In 1994, Brazil was emerging from one of the most severe and prolonged periods of hyperinflation in modern economic history. For over a decade, successive economic plans had failed to stabilize prices, with annual inflation reaching a staggering 2,500% in 1993. This environment created immense social and economic distortion: prices changed multiple times per day, savings were eroded, and the currency (the cruzeiro) had become virtually meaningless as a unit of account. The government's previous attempts at stabilization, often involving price freezes and currency changes, had provided only temporary relief before inflation returned with even greater force, eroding public confidence.
The turning point arrived on July 1, 1994, with the launch of the
Plano Real (Real Plan), masterminded by then-Finance Minister Fernando Henrique Cardoso. Unlike earlier shock treatments, this plan was a meticulously phased, multi-step process. It began in 1993 with the creation of a virtual unit of value, the Unidade Real de Valor (URV), which acted as a stable pricing index alongside the volatile cruzeiro.

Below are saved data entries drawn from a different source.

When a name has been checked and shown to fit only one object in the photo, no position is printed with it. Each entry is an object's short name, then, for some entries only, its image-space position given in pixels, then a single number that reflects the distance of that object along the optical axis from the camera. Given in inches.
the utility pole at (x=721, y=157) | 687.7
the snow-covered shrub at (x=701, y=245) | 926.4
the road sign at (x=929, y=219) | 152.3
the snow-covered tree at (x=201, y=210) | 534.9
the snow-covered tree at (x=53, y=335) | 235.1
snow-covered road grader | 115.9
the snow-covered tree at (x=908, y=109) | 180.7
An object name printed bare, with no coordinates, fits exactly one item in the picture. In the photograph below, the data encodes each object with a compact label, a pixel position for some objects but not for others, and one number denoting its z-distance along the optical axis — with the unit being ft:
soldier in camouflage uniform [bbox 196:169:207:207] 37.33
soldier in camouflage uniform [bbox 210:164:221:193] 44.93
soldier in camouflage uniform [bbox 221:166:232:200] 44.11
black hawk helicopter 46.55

This allowed the economy to gradually re-anchor prices before the formal introduction of a new currency. On July 1st, the
real (BRL) was officially launched, initially pegged at parity to the U.S. dollar, providing a clear and credible nominal anchor.

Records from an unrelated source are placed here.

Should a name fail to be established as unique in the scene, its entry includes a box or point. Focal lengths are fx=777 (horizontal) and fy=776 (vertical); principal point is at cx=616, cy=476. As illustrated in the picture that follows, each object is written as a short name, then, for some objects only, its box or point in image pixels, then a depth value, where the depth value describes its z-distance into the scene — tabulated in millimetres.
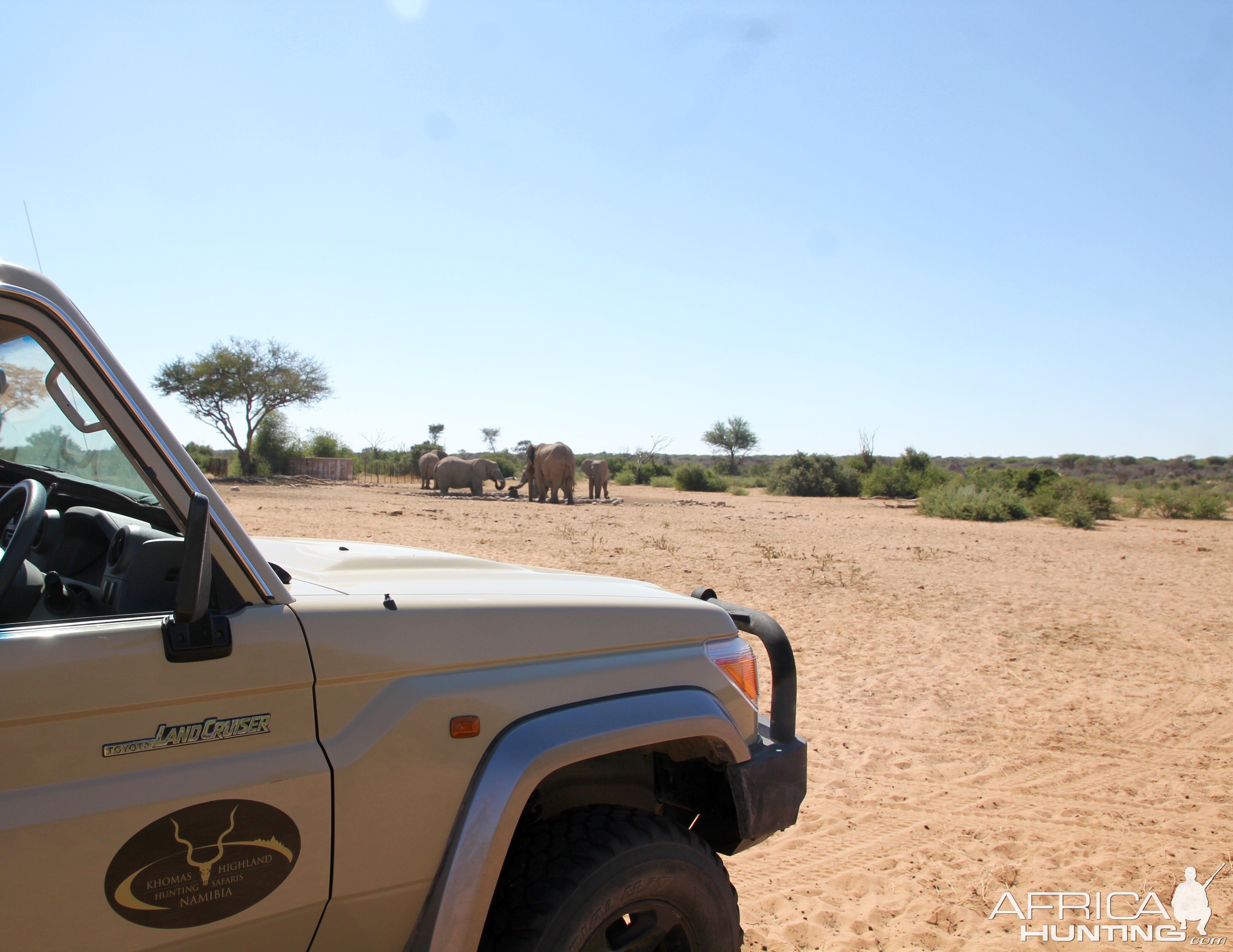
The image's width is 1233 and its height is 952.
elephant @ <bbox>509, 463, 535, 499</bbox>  29812
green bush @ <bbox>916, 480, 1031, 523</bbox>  22562
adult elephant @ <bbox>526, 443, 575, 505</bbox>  27938
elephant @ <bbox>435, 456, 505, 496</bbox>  32250
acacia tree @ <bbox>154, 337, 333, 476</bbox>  38875
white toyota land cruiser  1407
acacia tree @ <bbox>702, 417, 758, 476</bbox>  66500
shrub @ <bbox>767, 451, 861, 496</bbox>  36594
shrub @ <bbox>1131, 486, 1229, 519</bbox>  24969
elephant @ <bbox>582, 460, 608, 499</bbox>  31312
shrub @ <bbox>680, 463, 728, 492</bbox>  42219
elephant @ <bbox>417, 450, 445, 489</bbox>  36375
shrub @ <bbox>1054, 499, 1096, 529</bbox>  20875
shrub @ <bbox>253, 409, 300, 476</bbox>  42844
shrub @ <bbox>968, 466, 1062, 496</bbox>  26469
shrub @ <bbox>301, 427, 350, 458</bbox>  50656
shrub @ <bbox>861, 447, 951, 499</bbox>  32875
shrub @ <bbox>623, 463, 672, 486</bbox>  49312
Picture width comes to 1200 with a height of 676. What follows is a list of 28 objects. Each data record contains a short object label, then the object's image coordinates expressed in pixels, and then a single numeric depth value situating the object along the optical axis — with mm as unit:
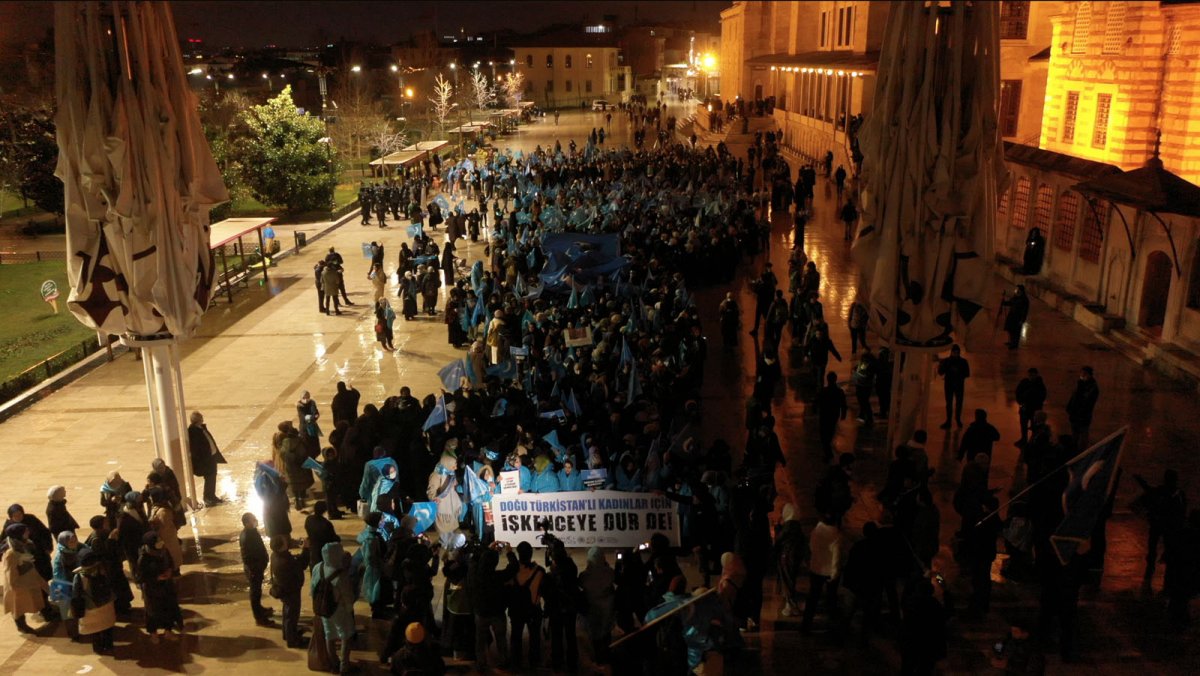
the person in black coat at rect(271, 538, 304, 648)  8578
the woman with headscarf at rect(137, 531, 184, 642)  8758
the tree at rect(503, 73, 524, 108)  88312
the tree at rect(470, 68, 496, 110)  74625
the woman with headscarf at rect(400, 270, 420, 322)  20828
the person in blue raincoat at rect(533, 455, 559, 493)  10211
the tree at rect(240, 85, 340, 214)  35656
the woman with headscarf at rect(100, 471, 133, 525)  9828
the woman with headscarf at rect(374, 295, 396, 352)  18328
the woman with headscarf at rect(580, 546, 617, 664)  8242
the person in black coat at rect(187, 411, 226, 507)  11797
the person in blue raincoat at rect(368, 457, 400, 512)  10180
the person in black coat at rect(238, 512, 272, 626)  8891
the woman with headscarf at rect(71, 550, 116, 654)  8703
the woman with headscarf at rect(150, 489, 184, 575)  9484
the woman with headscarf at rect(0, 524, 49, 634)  9086
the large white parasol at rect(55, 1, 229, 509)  9938
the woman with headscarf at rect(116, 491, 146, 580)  9359
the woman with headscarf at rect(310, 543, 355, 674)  8234
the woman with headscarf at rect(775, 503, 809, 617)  8695
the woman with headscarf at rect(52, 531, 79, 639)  8977
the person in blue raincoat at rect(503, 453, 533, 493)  10289
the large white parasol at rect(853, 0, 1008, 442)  10266
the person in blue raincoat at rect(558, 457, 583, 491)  10172
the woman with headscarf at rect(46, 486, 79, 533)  9844
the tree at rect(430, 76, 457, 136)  61844
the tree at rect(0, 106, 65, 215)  33188
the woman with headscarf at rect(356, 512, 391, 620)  8758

The immediate effect was dramatic. Monthly inflation, which had been around 50% in June 1994, plummeted to single digits within months. The plan successfully restored the currency's functions as a store of value and medium of exchange, bringing immediate relief to the population and laying the groundwork for sustained economic growth. The Real Plan's success propelled Cardoso to the presidency later that year and is widely credited with ushering in a new era of macroeconomic stability in Brazil, though the subsequent management of the dollar peg would present significant challenges in the years to follow.